• **WORK TO BE COMPLETED**
Whenever a line in the entries below contains "estrategia", copy that line.

• **EXERCISE MATERIALS**

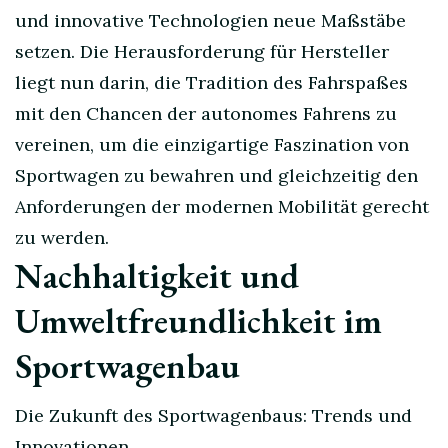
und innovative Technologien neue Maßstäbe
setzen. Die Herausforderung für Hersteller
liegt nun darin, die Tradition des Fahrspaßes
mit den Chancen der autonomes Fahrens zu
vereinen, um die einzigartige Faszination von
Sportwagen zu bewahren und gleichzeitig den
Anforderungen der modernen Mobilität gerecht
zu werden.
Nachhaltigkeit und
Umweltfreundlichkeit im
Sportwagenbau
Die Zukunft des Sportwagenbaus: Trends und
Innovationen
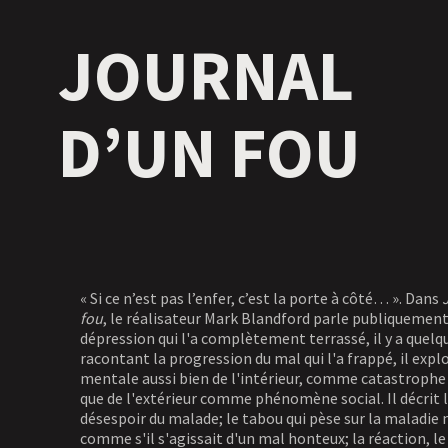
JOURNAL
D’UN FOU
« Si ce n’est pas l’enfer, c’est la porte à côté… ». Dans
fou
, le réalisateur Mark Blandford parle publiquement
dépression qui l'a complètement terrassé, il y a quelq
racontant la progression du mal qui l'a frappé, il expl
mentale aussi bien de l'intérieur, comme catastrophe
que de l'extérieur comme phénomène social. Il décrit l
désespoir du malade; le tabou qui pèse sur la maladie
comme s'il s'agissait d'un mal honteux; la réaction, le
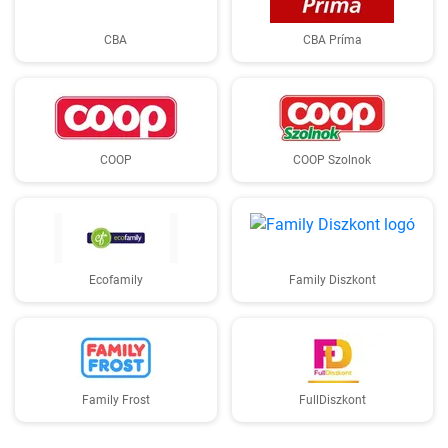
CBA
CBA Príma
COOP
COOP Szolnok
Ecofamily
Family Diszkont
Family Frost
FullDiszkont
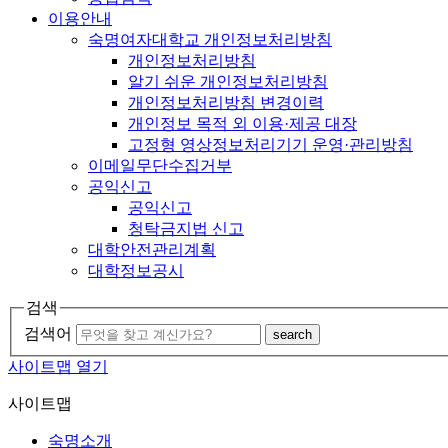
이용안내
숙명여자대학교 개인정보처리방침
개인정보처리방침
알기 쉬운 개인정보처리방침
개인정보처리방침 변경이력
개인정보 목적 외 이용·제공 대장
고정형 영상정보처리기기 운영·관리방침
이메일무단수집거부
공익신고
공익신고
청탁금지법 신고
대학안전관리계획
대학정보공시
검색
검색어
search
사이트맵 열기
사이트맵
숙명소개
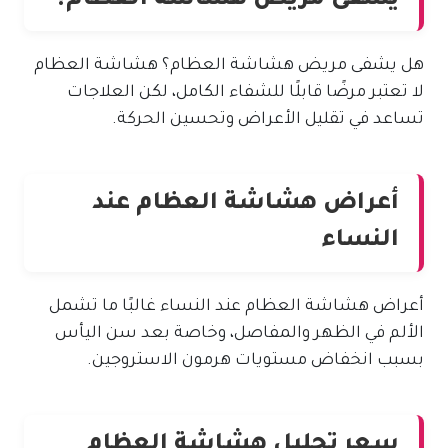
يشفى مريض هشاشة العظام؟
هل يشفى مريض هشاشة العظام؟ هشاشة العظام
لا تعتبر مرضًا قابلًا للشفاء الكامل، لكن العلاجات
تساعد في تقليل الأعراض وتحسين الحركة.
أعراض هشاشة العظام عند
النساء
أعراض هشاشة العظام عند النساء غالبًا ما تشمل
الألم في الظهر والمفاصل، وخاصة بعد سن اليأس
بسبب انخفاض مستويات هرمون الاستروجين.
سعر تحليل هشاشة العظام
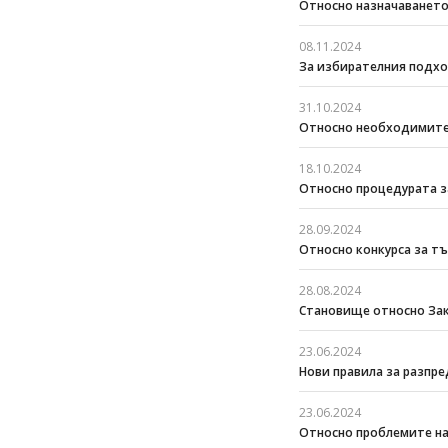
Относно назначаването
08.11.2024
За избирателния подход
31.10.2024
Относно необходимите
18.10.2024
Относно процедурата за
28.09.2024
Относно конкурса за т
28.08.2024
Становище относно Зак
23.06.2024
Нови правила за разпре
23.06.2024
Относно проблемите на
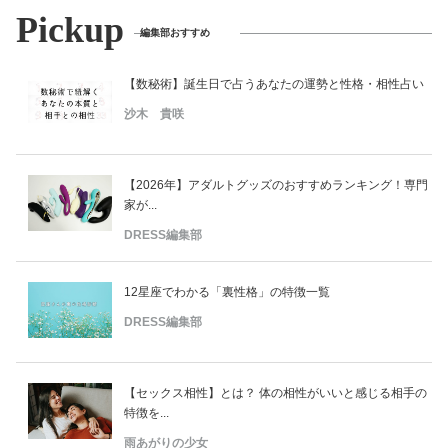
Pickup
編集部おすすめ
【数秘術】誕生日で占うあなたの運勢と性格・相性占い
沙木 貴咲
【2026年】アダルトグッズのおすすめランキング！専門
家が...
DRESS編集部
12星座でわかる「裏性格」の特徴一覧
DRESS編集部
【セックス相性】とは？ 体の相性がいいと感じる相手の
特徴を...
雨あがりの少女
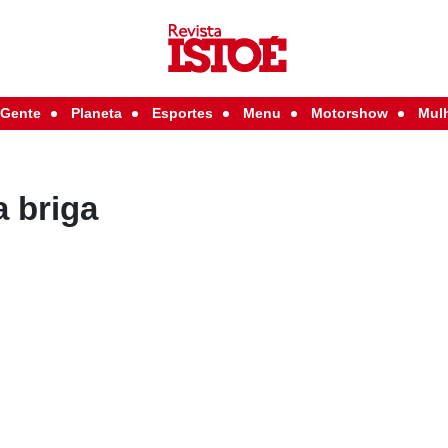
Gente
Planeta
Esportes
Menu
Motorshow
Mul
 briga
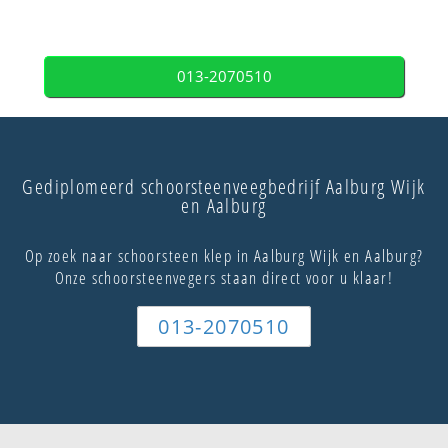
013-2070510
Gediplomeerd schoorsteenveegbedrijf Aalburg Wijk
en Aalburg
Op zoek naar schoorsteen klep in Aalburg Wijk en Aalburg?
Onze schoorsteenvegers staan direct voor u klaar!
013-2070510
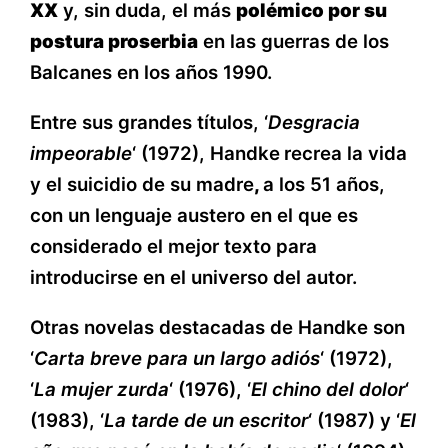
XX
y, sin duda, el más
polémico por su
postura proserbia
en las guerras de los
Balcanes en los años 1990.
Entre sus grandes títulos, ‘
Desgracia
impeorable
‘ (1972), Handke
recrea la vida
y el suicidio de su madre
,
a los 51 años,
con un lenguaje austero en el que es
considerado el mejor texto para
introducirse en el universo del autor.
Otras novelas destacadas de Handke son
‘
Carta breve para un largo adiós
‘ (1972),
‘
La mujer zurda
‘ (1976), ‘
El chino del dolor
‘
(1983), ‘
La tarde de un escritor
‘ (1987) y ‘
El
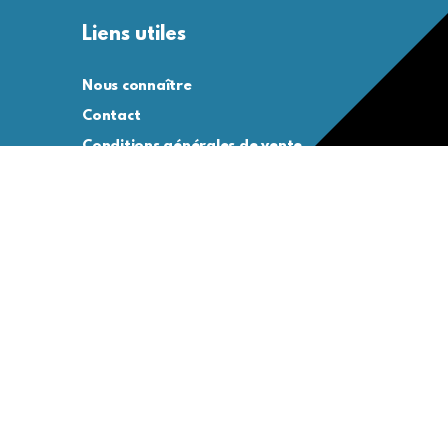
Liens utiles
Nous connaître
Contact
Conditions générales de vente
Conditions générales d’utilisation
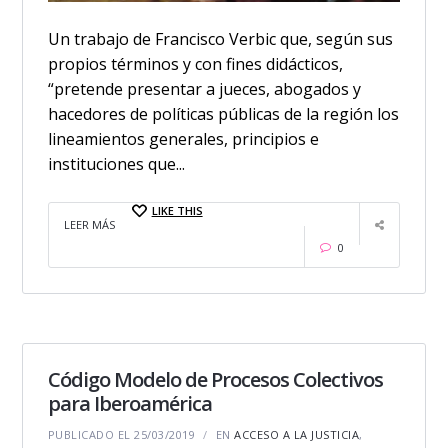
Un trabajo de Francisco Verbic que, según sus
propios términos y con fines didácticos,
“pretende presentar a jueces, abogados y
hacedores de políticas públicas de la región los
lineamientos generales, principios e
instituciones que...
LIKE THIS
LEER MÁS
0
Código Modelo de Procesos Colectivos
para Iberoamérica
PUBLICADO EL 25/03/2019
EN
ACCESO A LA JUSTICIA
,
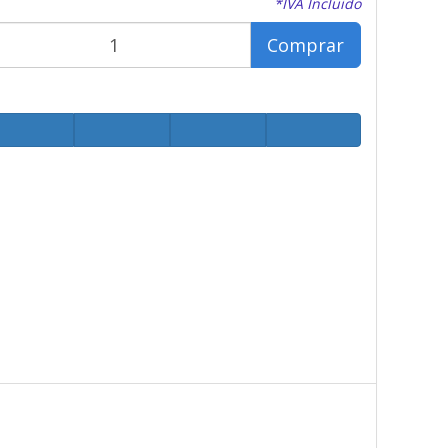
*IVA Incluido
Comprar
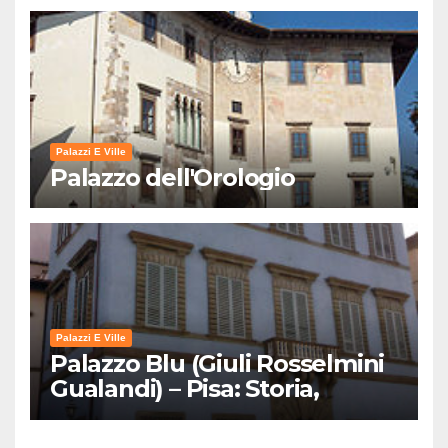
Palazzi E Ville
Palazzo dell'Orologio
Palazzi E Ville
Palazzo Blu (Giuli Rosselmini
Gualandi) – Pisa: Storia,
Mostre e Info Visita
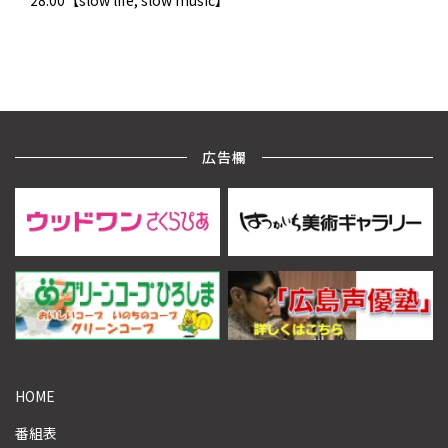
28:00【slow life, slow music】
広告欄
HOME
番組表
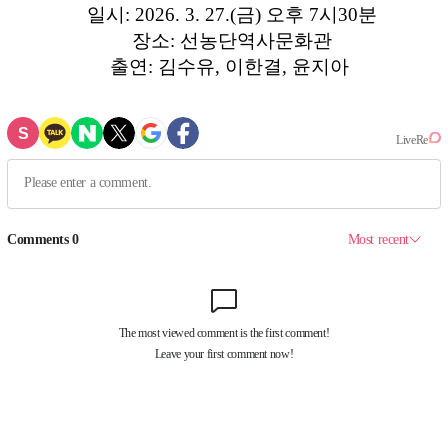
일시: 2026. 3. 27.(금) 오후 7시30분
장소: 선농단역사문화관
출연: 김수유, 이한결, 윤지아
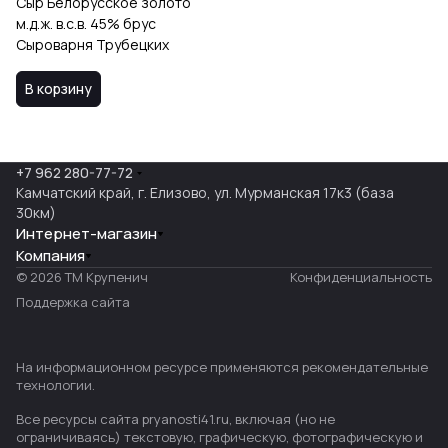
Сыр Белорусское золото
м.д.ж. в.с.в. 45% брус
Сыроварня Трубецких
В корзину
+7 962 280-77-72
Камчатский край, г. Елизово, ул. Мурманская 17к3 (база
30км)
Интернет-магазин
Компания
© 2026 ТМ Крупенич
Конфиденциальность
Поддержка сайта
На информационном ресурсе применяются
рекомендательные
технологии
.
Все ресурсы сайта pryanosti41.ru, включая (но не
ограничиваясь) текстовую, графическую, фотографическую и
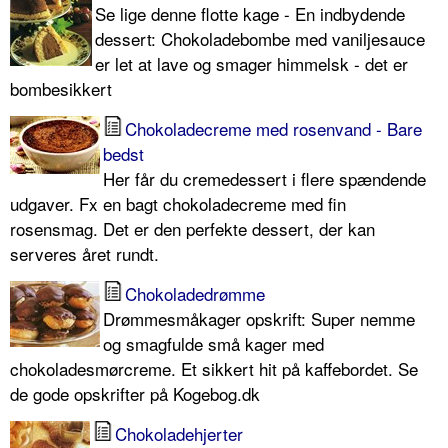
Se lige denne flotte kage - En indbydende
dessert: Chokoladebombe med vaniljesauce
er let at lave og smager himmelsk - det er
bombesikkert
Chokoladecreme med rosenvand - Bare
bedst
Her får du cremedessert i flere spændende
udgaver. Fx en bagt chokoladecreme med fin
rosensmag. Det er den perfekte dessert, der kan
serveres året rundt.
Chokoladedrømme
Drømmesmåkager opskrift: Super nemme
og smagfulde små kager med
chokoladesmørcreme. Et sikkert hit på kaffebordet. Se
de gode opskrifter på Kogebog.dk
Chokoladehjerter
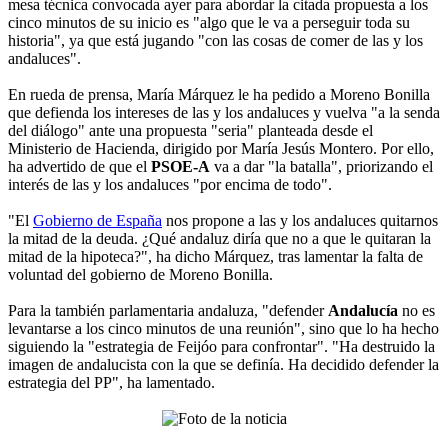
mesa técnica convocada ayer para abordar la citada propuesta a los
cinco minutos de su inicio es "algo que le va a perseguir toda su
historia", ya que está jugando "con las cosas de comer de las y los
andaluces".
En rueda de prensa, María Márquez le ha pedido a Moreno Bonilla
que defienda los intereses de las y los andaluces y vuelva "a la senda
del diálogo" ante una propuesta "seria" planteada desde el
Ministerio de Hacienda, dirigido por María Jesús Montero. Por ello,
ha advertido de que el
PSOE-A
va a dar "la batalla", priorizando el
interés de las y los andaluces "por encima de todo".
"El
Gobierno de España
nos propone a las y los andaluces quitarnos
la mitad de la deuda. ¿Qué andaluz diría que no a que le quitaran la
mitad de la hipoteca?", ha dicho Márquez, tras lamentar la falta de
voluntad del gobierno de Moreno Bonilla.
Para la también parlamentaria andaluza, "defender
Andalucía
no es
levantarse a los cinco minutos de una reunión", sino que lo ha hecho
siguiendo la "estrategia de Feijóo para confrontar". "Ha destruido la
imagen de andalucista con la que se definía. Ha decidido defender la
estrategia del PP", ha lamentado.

• **RESULT FOR THIS TASK**
siguiendo la "estrategia de Feijóo para confrontar". "Ha destruido la
estrategia del PP", ha lamentado.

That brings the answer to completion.